==== PROVIDED RECORDS ====
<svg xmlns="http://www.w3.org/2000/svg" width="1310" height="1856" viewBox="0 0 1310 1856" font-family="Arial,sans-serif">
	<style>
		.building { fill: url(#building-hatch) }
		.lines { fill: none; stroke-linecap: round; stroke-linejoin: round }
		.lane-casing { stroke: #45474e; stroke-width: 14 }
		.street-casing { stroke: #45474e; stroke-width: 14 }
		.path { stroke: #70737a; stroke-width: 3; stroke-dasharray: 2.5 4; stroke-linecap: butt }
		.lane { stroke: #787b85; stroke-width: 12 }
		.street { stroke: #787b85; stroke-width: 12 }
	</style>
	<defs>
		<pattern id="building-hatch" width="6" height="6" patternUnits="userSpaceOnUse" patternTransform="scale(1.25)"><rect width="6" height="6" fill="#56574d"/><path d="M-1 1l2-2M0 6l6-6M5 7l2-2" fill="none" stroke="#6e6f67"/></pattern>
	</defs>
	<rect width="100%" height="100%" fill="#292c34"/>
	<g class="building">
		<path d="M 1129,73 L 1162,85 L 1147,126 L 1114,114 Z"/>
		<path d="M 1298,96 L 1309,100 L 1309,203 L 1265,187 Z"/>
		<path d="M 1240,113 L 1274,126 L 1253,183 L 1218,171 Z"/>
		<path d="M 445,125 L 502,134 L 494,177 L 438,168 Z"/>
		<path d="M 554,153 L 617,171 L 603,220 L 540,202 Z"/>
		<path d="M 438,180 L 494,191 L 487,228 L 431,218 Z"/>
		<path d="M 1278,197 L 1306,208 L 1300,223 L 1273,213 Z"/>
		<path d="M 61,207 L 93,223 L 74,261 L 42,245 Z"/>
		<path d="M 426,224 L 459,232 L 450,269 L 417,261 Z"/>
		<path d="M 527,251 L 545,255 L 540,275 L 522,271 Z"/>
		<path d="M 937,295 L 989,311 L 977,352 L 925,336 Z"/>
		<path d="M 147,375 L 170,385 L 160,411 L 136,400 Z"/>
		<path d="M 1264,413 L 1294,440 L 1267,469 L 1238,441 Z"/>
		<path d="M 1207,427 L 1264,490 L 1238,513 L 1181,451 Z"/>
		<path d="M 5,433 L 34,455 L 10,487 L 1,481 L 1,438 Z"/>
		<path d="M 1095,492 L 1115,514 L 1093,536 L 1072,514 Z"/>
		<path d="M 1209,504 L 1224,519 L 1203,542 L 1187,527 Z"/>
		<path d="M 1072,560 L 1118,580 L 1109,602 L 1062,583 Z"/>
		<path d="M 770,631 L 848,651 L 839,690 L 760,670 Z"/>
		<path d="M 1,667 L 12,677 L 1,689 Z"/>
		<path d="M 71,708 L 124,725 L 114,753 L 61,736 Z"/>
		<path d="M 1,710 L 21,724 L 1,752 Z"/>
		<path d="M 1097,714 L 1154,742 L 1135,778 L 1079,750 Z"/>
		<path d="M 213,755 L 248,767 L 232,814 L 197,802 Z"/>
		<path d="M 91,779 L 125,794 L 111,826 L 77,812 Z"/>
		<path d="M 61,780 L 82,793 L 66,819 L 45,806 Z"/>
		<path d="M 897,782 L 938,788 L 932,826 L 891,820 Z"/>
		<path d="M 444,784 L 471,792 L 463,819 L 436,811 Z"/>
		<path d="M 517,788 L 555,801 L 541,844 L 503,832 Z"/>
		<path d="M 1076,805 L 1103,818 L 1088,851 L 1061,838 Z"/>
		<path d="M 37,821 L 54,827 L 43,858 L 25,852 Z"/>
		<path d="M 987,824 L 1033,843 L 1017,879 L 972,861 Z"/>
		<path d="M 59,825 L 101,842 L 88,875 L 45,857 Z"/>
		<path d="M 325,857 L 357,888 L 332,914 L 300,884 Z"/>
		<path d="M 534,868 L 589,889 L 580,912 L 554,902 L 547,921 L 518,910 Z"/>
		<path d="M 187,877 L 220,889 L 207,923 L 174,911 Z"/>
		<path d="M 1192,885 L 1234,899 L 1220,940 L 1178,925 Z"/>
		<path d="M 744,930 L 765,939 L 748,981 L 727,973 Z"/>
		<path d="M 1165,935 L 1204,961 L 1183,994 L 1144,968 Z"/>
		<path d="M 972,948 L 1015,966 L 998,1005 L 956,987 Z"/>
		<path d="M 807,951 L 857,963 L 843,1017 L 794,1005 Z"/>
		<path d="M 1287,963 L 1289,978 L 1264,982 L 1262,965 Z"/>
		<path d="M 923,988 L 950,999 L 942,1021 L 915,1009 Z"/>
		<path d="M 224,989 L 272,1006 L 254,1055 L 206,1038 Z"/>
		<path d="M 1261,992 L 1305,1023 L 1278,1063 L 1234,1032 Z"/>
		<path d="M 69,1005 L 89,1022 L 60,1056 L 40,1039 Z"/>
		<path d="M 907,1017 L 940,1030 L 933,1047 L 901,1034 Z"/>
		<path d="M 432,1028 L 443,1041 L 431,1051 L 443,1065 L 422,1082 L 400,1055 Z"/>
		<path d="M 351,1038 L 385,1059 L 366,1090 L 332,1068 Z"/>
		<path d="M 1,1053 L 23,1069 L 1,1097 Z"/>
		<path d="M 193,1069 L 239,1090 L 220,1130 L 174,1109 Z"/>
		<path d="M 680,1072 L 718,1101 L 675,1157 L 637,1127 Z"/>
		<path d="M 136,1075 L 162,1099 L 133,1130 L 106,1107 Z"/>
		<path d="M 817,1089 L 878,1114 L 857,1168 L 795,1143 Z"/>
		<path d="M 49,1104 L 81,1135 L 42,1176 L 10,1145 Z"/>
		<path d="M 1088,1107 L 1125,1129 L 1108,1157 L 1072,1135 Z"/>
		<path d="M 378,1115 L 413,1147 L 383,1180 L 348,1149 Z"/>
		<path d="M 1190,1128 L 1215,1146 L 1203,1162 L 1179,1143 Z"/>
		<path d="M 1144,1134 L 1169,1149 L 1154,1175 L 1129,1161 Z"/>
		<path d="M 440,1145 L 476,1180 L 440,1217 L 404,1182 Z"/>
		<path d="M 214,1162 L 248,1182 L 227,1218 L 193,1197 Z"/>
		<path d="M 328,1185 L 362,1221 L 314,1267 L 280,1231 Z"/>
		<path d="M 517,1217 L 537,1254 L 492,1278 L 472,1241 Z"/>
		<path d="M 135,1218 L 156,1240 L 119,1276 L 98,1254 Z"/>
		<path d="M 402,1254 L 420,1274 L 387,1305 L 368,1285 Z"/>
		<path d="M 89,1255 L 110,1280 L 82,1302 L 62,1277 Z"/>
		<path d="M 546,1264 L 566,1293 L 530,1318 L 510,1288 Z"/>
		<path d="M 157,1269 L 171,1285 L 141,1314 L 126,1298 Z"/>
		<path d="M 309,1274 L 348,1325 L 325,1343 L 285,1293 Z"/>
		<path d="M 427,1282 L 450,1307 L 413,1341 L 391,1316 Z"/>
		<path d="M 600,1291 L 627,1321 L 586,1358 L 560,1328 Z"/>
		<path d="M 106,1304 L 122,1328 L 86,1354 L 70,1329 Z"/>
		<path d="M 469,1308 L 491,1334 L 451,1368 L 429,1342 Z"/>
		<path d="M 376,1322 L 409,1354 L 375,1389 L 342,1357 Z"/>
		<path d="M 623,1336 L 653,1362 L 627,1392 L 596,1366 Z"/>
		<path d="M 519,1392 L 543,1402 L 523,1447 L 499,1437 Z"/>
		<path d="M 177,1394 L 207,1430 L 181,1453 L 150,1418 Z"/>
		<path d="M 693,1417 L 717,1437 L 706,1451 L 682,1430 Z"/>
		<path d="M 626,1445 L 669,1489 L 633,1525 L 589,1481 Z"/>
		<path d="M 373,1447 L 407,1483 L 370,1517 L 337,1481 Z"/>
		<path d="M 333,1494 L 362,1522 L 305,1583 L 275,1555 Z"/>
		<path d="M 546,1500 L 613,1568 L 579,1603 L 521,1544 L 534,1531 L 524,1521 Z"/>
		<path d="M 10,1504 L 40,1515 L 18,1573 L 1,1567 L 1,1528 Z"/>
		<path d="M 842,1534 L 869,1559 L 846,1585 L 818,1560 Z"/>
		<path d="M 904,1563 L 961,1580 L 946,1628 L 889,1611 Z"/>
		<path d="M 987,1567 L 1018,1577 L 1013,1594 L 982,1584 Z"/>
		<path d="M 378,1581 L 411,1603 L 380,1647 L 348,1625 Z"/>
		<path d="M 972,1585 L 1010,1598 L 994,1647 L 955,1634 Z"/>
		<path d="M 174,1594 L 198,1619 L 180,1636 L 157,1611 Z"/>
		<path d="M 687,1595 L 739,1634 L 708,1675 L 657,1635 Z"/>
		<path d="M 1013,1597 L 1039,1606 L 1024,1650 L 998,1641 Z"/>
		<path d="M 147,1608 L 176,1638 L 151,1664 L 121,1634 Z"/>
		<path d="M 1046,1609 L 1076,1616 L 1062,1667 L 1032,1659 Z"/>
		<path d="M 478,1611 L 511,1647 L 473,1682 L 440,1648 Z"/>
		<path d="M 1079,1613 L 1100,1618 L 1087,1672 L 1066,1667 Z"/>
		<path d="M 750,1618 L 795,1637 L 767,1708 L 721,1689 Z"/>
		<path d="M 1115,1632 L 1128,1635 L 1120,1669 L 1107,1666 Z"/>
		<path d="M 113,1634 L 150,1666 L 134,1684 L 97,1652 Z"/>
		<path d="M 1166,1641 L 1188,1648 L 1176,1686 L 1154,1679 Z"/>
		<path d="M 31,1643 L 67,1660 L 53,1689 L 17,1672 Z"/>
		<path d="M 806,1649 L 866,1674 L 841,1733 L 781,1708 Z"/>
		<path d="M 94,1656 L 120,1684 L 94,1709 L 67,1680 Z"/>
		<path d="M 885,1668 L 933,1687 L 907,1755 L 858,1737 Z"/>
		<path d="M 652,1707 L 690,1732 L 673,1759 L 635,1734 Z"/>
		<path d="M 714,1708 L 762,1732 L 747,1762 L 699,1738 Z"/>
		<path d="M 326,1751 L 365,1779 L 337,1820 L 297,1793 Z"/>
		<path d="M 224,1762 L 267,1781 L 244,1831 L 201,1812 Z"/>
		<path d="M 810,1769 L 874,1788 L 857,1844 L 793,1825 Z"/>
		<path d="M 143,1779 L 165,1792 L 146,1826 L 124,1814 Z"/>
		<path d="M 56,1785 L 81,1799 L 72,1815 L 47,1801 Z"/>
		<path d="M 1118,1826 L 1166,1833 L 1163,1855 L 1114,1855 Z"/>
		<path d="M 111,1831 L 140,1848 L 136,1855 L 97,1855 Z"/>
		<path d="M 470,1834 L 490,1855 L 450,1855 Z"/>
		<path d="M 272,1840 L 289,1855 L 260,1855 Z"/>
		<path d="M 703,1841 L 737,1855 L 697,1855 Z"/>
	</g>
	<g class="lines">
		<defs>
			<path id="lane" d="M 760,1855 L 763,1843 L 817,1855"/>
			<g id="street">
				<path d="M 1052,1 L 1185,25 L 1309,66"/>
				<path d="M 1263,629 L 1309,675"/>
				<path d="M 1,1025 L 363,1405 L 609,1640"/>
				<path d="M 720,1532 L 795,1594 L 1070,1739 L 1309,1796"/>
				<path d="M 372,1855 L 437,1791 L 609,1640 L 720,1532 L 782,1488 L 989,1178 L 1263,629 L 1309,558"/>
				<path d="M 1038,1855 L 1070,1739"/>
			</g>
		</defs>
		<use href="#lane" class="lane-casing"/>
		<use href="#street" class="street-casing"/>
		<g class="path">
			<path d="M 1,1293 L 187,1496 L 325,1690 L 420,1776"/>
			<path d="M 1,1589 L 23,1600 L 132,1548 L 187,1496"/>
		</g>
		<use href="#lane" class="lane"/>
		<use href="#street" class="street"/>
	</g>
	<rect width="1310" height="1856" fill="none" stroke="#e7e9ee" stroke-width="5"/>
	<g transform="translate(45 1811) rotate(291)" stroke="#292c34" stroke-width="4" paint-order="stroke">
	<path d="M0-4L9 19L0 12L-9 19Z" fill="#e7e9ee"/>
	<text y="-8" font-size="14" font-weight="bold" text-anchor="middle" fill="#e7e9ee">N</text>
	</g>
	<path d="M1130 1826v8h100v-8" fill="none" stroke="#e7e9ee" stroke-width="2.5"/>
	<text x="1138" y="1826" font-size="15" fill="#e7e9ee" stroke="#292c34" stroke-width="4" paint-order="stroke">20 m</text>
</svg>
====
Using only the entries above, output the line with "1129,73 L 1162,85", the line with "438,180 L 494,191", and all lines between them, exactly as they stand.

▸ RESPONSE BELOW
		<path d="M 1129,73 L 1162,85 L 1147,126 L 1114,114 Z"/>
		<path d="M 1298,96 L 1309,100 L 1309,203 L 1265,187 Z"/>
		<path d="M 1240,113 L 1274,126 L 1253,183 L 1218,171 Z"/>
		<path d="M 445,125 L 502,134 L 494,177 L 438,168 Z"/>
		<path d="M 554,153 L 617,171 L 603,220 L 540,202 Z"/>
		<path d="M 438,180 L 494,191 L 487,228 L 431,218 Z"/>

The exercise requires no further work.